When using this command with ext4 we can give it a label. In this case ‘myusbdrive’
- Enter: sudo mkfs.ext4 /dev/sda1 -L myusbdrive
- The drive cannot be used yet until its mounted.
- Create a folder to mount the drive to. You can choose any location.
sudo mkdir -m 1777 /media/myusbdriveshare - Now mount to that folder
sudo mount /dev/sda1 /media/myusbdriveshare
- To unmount
sudo umount /dev/sda1
- Create a folder to mount the drive to. You can choose any location.
- Set up the Automount upon next boot to keep the drive pinned to that new folder.Add drive by enter a line in the fstab file. You can reference the drive using UUID or LABEL. There are a few options to set here, the most important is nofail since it will allow the computer to boot even if there is trouble mounting the drive.

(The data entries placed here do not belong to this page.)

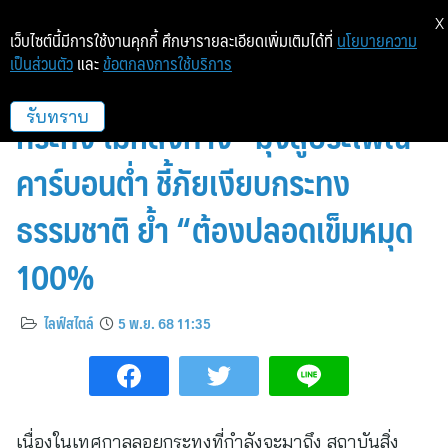
X
เว็บไซต์นี้มีการใช้งานคุกกี้ ศึกษารายละเอียดเพิ่มเติมได้ที่
นโยบายความ
เป็นส่วนตัว
และ
ข้อตกลงการใช้บริการ
สถาบันสิ่งแวดล้อมไทย แนะ “ลอย
กระทง ไม่หลงทาง” มุ่งสู่ประเพณี
รับทราบ
คาร์บอนต่ำ ชี้ภัยเงียบกระทง
ธรรมชาติ ย้ำ “ต้องปลอดเข็มหมุด
100%
ไลฟ์สไตล์
5 พ.ย. 68 11:35
เนื่องในเทศกาลลอยกระทงที่กำลังจะมาถึง สถาบันสิ่ง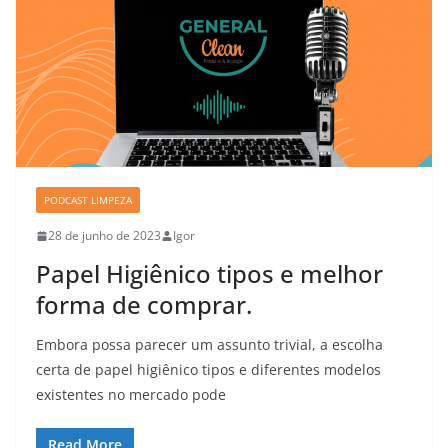
PODCAST LIMPEZA
28 de junho de 2023
Igor
Papel Higiênico tipos e melhor
forma de comprar.
Embora possa parecer um assunto trivial, a escolha
certa de papel higiênico tipos e diferentes modelos
existentes no mercado pode
Read More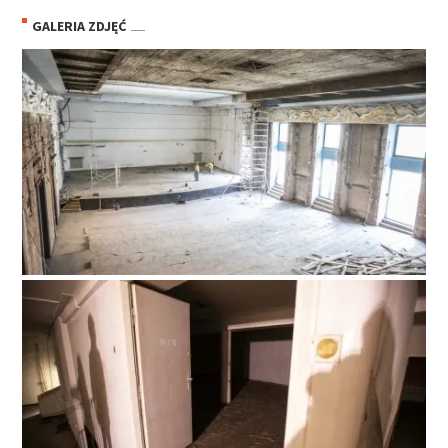
GALERIA ZDJĘĆ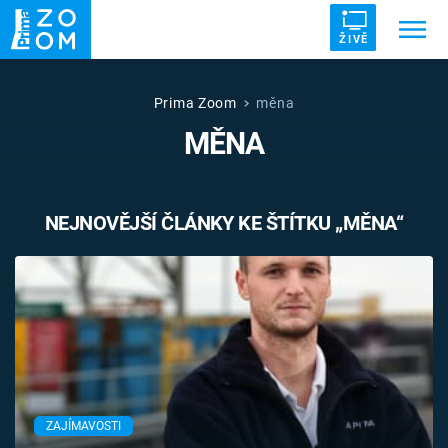
ŽIVĚ
Trendy:
ZRÁDCI
UFO
DRUHÁ SVĚTOVÁ VÁLKA
Prima Zoom
měna
MĚNA
ZÁHADY
VETŘELCI DÁVNOVĚKU
NEJNOVĚJŠÍ ČLÁNKY KE ŠTÍTKU „MĚNA“
Témata
Témata
Pořady
TV Program
ZAJÍMAVOSTI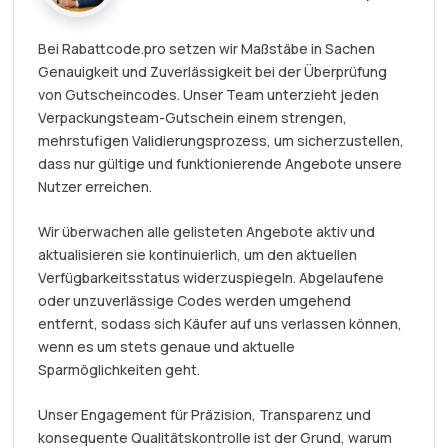
Bei Rabattcode.pro setzen wir Maßstäbe in Sachen
Genauigkeit und Zuverlässigkeit bei der Überprüfung
von Gutscheincodes. Unser Team unterzieht jeden
Verpackungsteam-Gutschein einem strengen,
mehrstufigen Validierungsprozess, um sicherzustellen,
dass nur gültige und funktionierende Angebote unsere
Nutzer erreichen.
Wir überwachen alle gelisteten Angebote aktiv und
aktualisieren sie kontinuierlich, um den aktuellen
Verfügbarkeitsstatus widerzuspiegeln. Abgelaufene
oder unzuverlässige Codes werden umgehend
entfernt, sodass sich Käufer auf uns verlassen können,
wenn es um stets genaue und aktuelle
Sparmöglichkeiten geht.
Unser Engagement für Präzision, Transparenz und
konsequente Qualitätskontrolle ist der Grund, warum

- Enter: sudo nano /etc/fstab
- Add one of the following lines:LABEL=myusbdrive /media/myusbdriveshare ext4 defaults,nofail,auto 0 2
Or
UUID=f6bfecc7-8a48-45c1-a126-7c7630cffae6 /media/myusbdriveshare ext4 defaults,nofail,auto 0 2
Note that the UUID is from step 2 by entering: sudo blkid /dev/sda1
- Reboot your pi and confirm the drive is still correctly mounted
- Enter: sudo reboot
- After reboot login and run
Enter: df -H
- You should see your drive in the list
So what now?
At this point we have set a newly connected external drive to automount on start up to a specific folder. We can now reference this folder later in subsequent parts of this Raspberry Pi series of articles.